Specifically, we have identified and prioritized the below efforts as the most important next steps towards meeting our own availability SLOs, and (above all) make KV a service that customers building on Workers can rely on for storing configuration and service data in the hot path of their traffic:

  • Substantially improve the existing observability tooling for unhandled exceptions, both for internal teams and customers building on Workers. This is especially critical for high-volume services, where traditional logging alone can be too noisy (and not specific enough) to aid in tracking down these cases. The existing ongoing work to land this will be prioritized further. In the meantime, we have directly addressed the specific uncaught exception with KV's primary Worker script.
  • Improve the safety around the mutation of environmental variables in a Worker, which currently operate at "global" (per-isolate) scope, but can appear to be per-request. Mutating an environmental variable in request scope mutates the value for all requests transiting that same isolate (in a given location), which can be unexpected.
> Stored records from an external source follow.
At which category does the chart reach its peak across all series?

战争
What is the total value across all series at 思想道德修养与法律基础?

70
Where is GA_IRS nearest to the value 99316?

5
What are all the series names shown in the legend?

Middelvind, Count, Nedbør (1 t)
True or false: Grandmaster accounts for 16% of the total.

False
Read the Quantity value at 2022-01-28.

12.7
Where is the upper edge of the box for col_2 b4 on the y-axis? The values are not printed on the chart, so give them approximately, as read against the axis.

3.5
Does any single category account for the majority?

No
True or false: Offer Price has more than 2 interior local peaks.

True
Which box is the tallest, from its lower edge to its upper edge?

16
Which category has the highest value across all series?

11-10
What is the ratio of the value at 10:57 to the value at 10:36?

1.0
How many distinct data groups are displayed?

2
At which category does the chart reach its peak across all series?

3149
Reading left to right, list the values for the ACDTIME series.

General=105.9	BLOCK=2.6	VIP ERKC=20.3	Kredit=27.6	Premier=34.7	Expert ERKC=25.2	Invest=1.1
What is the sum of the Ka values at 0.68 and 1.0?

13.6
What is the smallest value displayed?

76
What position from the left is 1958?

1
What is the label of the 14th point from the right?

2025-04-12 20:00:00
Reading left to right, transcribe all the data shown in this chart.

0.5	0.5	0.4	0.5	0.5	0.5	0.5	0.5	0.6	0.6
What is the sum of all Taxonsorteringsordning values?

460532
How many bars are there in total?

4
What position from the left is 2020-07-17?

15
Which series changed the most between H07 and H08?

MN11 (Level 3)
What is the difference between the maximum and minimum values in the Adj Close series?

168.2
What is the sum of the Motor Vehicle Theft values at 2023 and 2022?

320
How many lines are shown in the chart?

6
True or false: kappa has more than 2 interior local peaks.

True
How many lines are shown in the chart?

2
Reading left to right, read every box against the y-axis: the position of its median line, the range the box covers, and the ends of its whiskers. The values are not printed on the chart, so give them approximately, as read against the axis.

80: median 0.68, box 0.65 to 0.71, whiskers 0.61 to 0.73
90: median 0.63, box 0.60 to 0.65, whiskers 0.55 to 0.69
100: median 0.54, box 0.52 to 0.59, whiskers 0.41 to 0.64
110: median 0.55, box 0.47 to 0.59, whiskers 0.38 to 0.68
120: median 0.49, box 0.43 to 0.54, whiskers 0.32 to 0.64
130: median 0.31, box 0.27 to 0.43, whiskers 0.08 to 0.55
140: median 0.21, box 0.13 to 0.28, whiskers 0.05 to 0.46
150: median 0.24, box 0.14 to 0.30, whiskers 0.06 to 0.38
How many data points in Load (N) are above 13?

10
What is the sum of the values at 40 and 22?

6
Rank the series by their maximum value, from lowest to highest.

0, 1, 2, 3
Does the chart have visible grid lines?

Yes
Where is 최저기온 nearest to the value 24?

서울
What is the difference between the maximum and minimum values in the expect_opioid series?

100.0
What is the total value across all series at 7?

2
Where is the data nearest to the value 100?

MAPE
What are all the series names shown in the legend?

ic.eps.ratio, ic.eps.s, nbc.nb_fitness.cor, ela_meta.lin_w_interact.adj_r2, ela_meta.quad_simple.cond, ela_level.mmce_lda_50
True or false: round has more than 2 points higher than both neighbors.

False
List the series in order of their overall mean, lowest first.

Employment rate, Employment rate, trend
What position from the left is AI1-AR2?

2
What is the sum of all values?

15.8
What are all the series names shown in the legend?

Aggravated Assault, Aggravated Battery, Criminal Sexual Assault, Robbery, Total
Changes here will need to take backwards compatibility in mind.
  • Continue to expand KV’s test coverage to better address the above issues, in parallel with the aforementioned observability and tooling improvements, as an additional layer of defense. This includes allowing our test infrastructure to simulate traffic from any source data-center, which would have allowed us to more quickly reproduce the issue and identify a root cause.
  • Improvements to our release process, including how KV changes and releases are reviewed and approved, going forward. We will enforce a higher level of scrutiny for future changes, and where possible, reduce the number of changes deployed at once. This includes taking on new infrastructure dependencies, which will have a higher bar for both design and testing.
  • Additional logging improvements, including sampling, throughout our request handling process to improve troubleshooting & debugging. A significant amount of the challenge related to these incidents was due to the lack of logging around specific requests (especially non-2xx requests)
  • Review and, where applicable, improve alerting thresholds surrounding error rates. As mentioned previously in this report, sub-% error rates at a global scale can have severe negative impact on specific users and/or locations: ensuring that errors are caught and not lost in the noise is an ongoing effort.
  • Address maturity issues with our progressive deployment tooling for Workers, which is net-new (and will eventually be exposed to customers directly).

This is not an exhaustive list: we're continuing to expand on preventative measures associated with these and other incidents. These changes will not only improve KVs reliability, but other services across Cloudflare that KV relies on, or that rely on KV.

We recognize that KV hasn’t lived up to our customers’ expectations recently. Because we rely on KV so heavily internally, we’ve felt that pain first hand as well. The work to fix the issues that led to this cycle of incidents is already underway. That work will not only improve KV’s reliability but also improve the reliability of any software written on the Cloudflare Workers developer platform, whether by our customers or by ourselves.